The method displayed good analytical performances with a linear range of 0.5-50 mg/L. Accuracy and recovery values for each concentration tested are presented in Table 1. All were lower or equal to 120%. The intra-day precision was 10.3% for aqueous and plasma standards and the inter-day precision was 5.1% and 6.0% for aqueous and plasma standards, respectively.
The limit of detection was 0.18 and 0.63 mg/L for aqueous and plasma solutions, respectively, and the limit of quantification was 1.0 mg/L for aqueous and 1.2 mg/L for plasma standards, in agreement with the analytical goals (Figure 4).
No interfering peak was observed when the urea solution was analysed, reflecting a good specificity regarding this endogenous compound (Figure 5).
These data confirmed that the method was reliable and reproducible for the measurement of all targeted values expected in pharmacokinetic studies, both in plasma and saliva.

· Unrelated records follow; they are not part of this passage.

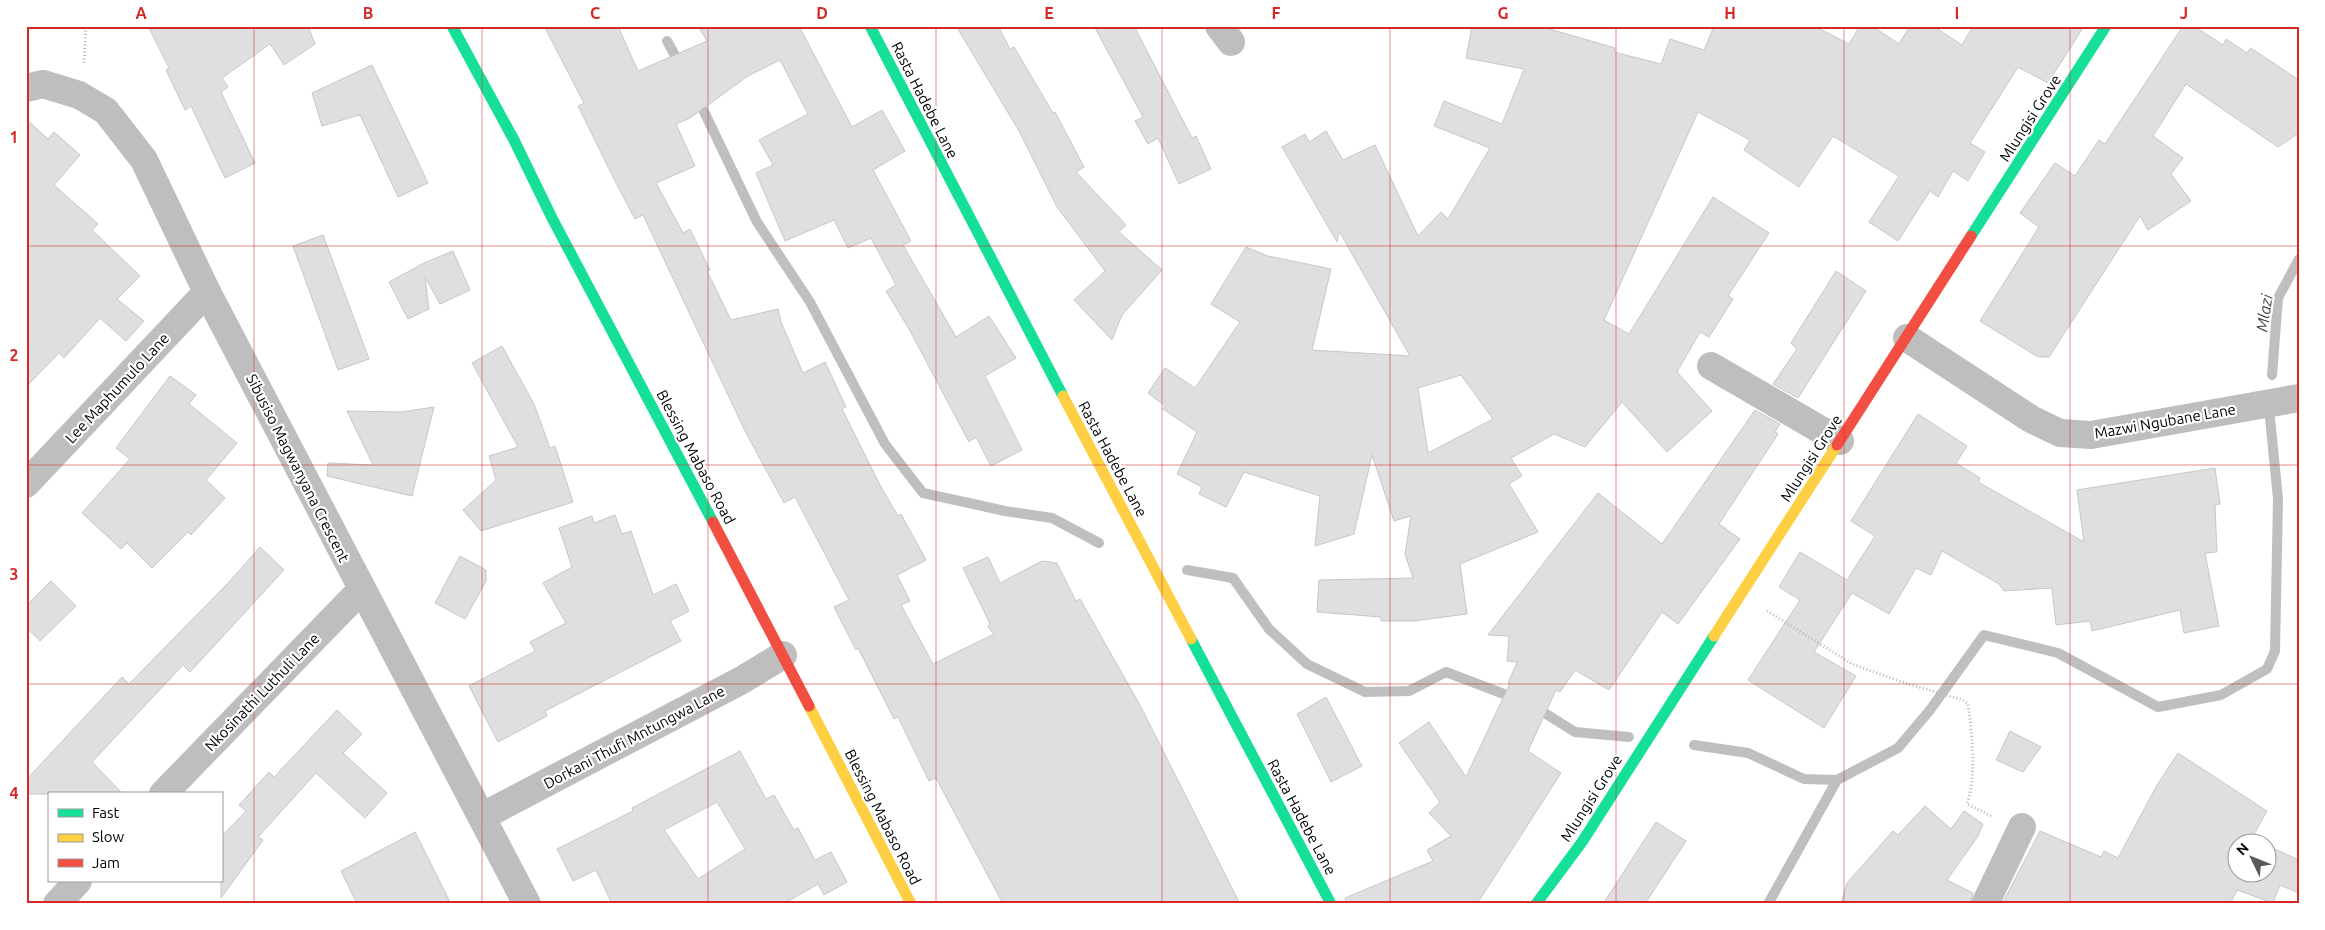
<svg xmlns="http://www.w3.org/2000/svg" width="2325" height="930" font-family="Ubuntu,sans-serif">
<rect width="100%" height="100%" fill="#fff"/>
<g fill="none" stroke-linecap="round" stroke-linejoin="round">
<g stroke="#bfbfbf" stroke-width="10">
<path d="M 667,41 L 681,66"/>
<path d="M 697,97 L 757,222 L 810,302 L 885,444 L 923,493 L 1005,511 L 1052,518 L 1099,543"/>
<path d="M 2272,375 L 2278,298 L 2299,259"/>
<path d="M 1187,570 L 1233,578 L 1269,629 L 1307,664 L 1365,692 L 1409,691 L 1446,672 L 1517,699"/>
<path d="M 1535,707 L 1575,732 L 1629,737"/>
<path d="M 1694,745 L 1748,753 L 1804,779 L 1837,780"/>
<path d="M 1768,904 L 1837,780 L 1898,748 L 1930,710 L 1984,635 L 2058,653 L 2158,707 L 2221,695 L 2267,669 L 2275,651 L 2278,499 L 2270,418"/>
</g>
</g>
<g fill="#dfdfdf" stroke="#c7c7c7" fill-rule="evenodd">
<path d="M 148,26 L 308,26 L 315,44 L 284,65 L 270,44 L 222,78 L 228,87 L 221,92 L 255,163 L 225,178 L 191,106 L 185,110 L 166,70 L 169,68 Z"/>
<path d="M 544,26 L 618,26 L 638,71 L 707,41 L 698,26 L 799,26 L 852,127 L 882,110 L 905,151 L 873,170 L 911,241 L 903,245 L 956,337 L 989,316 L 1016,358 L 985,376 L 1022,450 L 991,466 L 976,437 L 969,442 L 909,329 L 886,291 L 896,285 L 871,238 L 848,248 L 834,220 L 785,241 L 756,173 L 773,165 L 759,140 L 808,114 L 780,60 L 748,76 L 690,118 L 676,124 L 695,166 L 656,183 L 683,233 L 690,229 L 710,270 L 707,271 L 731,320 L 778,309 L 781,322 L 803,373 L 825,362 L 846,407 L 842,409 L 881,487 L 898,516 L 901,514 L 926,560 L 897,575 L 910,601 L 901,605 L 933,664 L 994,634 L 988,627 L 990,624 L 963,568 L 988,557 L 1000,583 L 1042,561 L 1057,563 L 1076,601 L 1080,599 L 1141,707 L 1240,904 L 1003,904 L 936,778 L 929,781 L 898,717 L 894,719 L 858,648 L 856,650 L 834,607 L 849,600 L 795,497 L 784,503 L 746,433 L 643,215 L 635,219 L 614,179 L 578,106 L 584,103 Z"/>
<path d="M 956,26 L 998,26 L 1010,49 L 1014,47 L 1053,113 L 1055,112 L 1084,167 L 1076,172 L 1126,225 L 1119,232 L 1162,270 L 1122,315 L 1112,340 L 1074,300 L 1105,271 L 1057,207 L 1019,131 Z"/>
<path d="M 1094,26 L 1134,26 L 1192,138 L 1196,136 L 1211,169 L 1179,184 L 1158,138 L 1148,144 L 1135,121 L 1143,117 Z"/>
<path d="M 1472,26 L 1539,26 L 1615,48 L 1614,52 L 1661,64 L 1670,39 L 1704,50 L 1714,26 L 1814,26 L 1849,44 L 1860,26 L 1872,26 L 1899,44 L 1910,26 L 1933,26 L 1962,45 L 1973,26 L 2084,26 L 2048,83 L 2018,67 L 1970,143 L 1985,152 L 1968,181 L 1953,171 L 1938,197 L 1930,191 L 1898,241 L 1869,222 L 1899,176 L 1833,136 L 1799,187 L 1744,150 L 1750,140 L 1698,112 L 1604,320 L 1629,334 L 1713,197 L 1769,233 L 1728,296 L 1733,299 L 1709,337 L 1700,332 L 1677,372 L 1712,411 L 1667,452 L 1622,402 L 1585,447 L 1554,434 L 1511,458 L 1522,476 L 1509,484 L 1538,532 L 1460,564 L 1467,614 L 1414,621 L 1381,621 L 1381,617 L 1317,612 L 1319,580 L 1413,578 L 1405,554 L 1411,516 L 1394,521 L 1372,455 L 1354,534 L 1315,546 L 1320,496 L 1244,472 L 1226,507 L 1199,494 L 1202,487 L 1177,474 L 1197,432 L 1163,409 L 1165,406 L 1148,393 L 1165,368 L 1195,388 L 1240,322 L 1211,304 L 1246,247 L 1268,256 L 1331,269 L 1312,350 L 1410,356 L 1339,231 L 1337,242 L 1282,147 L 1305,134 L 1309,142 L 1326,131 L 1343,160 L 1375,145 L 1418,236 L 1441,212 L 1448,219 L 1490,148 L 1434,126 L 1444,101 L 1502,124 L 1524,69 L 1466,58 ZM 1461,375 L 1493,419 L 1428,453 L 1418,388 Z"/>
<path d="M 2183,26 L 2194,26 L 2223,45 L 2226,39 L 2247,53 L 2251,48 L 2299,80 L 2299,133 L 2278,147 L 2186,84 L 2153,136 L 2183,158 L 2171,174 L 2191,201 L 2148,230 L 2140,216 L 2049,357 L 2038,357 L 1980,321 L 2039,227 L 2020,213 L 2055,163 L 2075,176 L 2099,140 L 2105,144 Z"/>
<path d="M 372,65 L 428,183 L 398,197 L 361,117 L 359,115 L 322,126 L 312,93 Z"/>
<path d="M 26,119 L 48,139 L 54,132 L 80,155 L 54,185 L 98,224 L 92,230 L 140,276 L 117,299 L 144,321 L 126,341 L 100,318 L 64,358 L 59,353 L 26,387 Z"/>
<path d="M 323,235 L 369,359 L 338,370 L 293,246 Z"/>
<path d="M 453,251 L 470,290 L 440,304 L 425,277 L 429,309 L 408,319 L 389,282 L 424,263 Z"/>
<path d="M 1836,271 L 1866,291 L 1798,398 L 1773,384 L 1797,349 L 1791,343 Z"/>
<path d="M 502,346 L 534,404 L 550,448 L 555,446 L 573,502 L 481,531 L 463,510 L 496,480 L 489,456 L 518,447 L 472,363 Z"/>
<path d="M 170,376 L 196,395 L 189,404 L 237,443 L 206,480 L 225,498 L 191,535 L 188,532 L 152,568 L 127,543 L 121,549 L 82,513 L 130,459 L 116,448 Z"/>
<path d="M 434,407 L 412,496 L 327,476 L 328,463 L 373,465 L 347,411 L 401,412 Z"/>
<path d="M 1755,410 L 1780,424 L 1775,432 L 1778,434 L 1719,524 L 1740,539 L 1678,624 L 1662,612 L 1609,690 L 1575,670 L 1560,692 L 1556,690 L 1528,751 L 1561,773 L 1477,904 L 1346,904 L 1345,898 L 1433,861 L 1427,850 L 1451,836 L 1429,813 L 1440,802 L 1399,743 L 1429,722 L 1466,777 L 1510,683 L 1508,683 L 1517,662 L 1507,661 L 1509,636 L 1488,635 L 1598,493 L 1662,544 Z"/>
<path d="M 1918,414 L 1967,446 L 1956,463 L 1980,478 L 1978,482 L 2084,542 L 2077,490 L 2215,468 L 2220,504 L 2215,505 L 2217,552 L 2205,553 L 2219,626 L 2184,633 L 2180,610 L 2092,631 L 2090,621 L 2056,625 L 2052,588 L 2004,591 L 1999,584 L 1942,551 L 1931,575 L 1916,568 L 1889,614 L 1852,593 L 1814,652 L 1856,676 L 1824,728 L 1748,680 L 1800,600 L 1779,587 L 1800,552 L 1847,580 L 1875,536 L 1851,521 Z"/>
<path d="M 615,515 L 622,534 L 631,531 L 653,595 L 676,584 L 689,611 L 670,621 L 681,641 L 545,711 L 547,716 L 498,742 L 469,686 L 535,651 L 530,642 L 566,623 L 543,583 L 572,567 L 559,528 L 592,516 L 594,523 Z"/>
<path d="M 260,547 L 284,570 L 190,672 L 183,665 L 92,762 L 123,794 L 26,794 L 26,780 L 122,677 L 129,684 L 230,581 Z"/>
<path d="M 460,556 L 486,570 L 486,581 L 465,619 L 435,603 Z"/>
<path d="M 51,581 L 76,606 L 40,641 L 26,627 L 26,606 Z"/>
<path d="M 1326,697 L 1362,766 L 1331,782 L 1297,714 Z"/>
<path d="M 337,710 L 362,734 L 343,753 L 387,793 L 365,818 L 316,773 L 258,837 L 263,840 L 221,898 L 221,837 L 246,811 L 239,805 L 269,772 L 274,777 Z"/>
<path d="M 2010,731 L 2041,747 L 2023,772 L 1996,760 Z"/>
<path d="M 740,751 L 766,799 L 774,795 L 794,830 L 798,828 L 815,860 L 831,852 L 847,882 L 824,895 L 818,884 L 783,904 L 612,904 L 596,870 L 573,881 L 557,849 L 633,811 L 632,808 ZM 717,802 L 745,849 L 698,879 L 664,830 Z"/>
<path d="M 2178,753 L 2267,811 L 2251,840 L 2258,842 L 2238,842 L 2238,872 L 2268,872 L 2268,846 L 2299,860 L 2299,893 L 2280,885 L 2273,903 L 2237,890 L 2230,904 L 2002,904 L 2040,831 L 2101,857 L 2104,851 L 2118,858 L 2157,785 Z"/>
<path d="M 1925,806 L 1951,829 L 1964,811 L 1983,824 L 1978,836 L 1947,880 L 1973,893 L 1970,904 L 1841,904 L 1847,883 L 1893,831 L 1898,835 Z"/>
<path d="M 1656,822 L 1686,841 L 1645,904 L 1603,904 Z"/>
<path d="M 415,832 L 451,904 L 357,904 L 341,871 Z"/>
</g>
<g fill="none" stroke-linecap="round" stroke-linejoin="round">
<g stroke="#b9b9b9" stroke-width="3" stroke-dasharray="1 2.5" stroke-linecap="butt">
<path d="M 84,63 L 86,26"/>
<path d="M 1767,611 L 1852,664 L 1902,682 L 1963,700 L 1968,704 C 1972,737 1977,772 1967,804 L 1993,817"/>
</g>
<g stroke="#bebebe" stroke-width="28">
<path d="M 1219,26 L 1231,42"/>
<path d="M 26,88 L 43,84 L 79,95 L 106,111 L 144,160 L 207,292 L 527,904"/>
<path d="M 1907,338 L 2031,419 L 2060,433 L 2091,435 L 2299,398"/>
<path d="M 1711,366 L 1840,441"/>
<path d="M 26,484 L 207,292"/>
<path d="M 163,794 L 361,590"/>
<path d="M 483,816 L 742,680 L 783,655"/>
<path d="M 57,904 L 78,881"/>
<path d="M 1985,904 L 2022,827"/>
</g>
<g stroke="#16e098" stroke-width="11">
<path d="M 452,26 L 514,140 L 552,218 L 713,522"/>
<path d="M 870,26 L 1063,396"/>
<path d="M 1971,236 L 2106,26"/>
<path d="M 1191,639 L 1331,904"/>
<path d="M 1536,904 L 1582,842 L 1714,636"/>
</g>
<g stroke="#ffcf43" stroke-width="11">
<path d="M 1063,396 L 1191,639"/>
<path d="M 1714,636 L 1837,445"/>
<path d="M 809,706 L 911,904"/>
</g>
<g stroke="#f24e42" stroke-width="11">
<path d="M 1837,445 L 1971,236"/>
<path d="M 713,522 L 809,706"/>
</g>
</g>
<path fill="none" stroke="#d62828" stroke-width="1" stroke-opacity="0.55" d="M 254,26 L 254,904M 482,26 L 482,904M 708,26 L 708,904M 936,26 L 936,904M 1162,26 L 1162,904M 1390,26 L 1390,904M 1616,26 L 1616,904M 1844,26 L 1844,904M 2070,26 L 2070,904M 26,246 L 2299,246M 26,465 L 2299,465M 26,684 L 2299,684"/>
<g text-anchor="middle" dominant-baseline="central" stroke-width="4.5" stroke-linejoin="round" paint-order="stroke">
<g font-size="15" fill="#000" stroke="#fff">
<text transform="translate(925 100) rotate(63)">Rasta Hadebe Lane</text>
<text transform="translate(2030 118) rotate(-57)">Mlungisi Grove</text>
<text transform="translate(117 388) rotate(-47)">Lee Maphumulo Lane</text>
<text transform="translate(2165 421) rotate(-10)">Mazwi Ngubane Lane</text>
<text transform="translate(696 457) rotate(62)">Blessing Mabaso Road</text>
<text transform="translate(1811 458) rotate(-57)">Mlungisi Grove</text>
<text transform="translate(1113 459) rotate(62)">Rasta Hadebe Lane</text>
<text transform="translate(298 468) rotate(63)">Sibusiso Magwanyana Crescent</text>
<text transform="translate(262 692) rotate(-46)">Nkosinathi Luthuli Lane</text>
<text transform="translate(634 737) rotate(-28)">Dorkani Thufi Mntungwa Lane</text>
<text transform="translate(1591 798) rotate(-57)">Mlungisi Grove</text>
<text transform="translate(883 817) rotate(63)">Blessing Mabaso Road</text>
<text transform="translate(1302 817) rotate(62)">Rasta Hadebe Lane</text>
</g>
<g font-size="16" font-style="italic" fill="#444" stroke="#fff">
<text transform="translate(2264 313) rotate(-81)">Mlazi</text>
</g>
</g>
<rect width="2325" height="930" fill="none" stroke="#ffffff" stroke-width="55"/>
<rect x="48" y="792" width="175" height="90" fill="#ffffff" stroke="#999999"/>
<rect x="58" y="809" width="25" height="8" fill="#16e098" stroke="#999999"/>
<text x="92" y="818" font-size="15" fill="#000000">Fast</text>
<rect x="58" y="834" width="25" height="8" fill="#ffcf43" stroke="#999999"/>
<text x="92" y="842" font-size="15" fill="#000000">Slow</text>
<rect x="58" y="859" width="25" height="8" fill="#f24e42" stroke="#999999"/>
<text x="92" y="868" font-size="15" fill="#000000">Jam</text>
<g transform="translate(2252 858) rotate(313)"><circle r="24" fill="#ffffff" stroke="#999999"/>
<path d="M0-4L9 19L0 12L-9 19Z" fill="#595959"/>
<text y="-8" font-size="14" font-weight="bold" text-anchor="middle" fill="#000000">N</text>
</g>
<rect x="28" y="28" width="2270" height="874" fill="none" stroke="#d62828" stroke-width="2"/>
<g font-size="16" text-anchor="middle" font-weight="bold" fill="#d62828">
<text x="141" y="19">A</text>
<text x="368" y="19">B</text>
<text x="595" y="19">C</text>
<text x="822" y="19">D</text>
<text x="1049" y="19">E</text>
<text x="1276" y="19">F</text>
<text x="1503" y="19">G</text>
<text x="1730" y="19">H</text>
<text x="1957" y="19">I</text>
<text x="2184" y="19">J</text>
<text x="14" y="143">1</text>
<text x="14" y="361">2</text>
<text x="14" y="580">3</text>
<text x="14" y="799">4</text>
</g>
</svg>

The accurate measurement of hydroxyurea in plasma is critical for a better understanding of hydroxyurea response and toxicity and to adapt the patient dose for a personalised treatment with improved clinical benefits. In different situations such as anemia or childhood, the sampling of saliva in place of blood is beneficial. Therefore, a method suitable for saliva analysis is needed too.
In this report, we describe a liquid chromatography method with electrochemical detection that permits the quantification of hydroxyurea in plasma and in aqueous solutions. Moreover, compared to previously published methods, this one presents several advantages like a low sample volume, a simple pretreatment and the direct measure of non-derivatized hydroxyurea.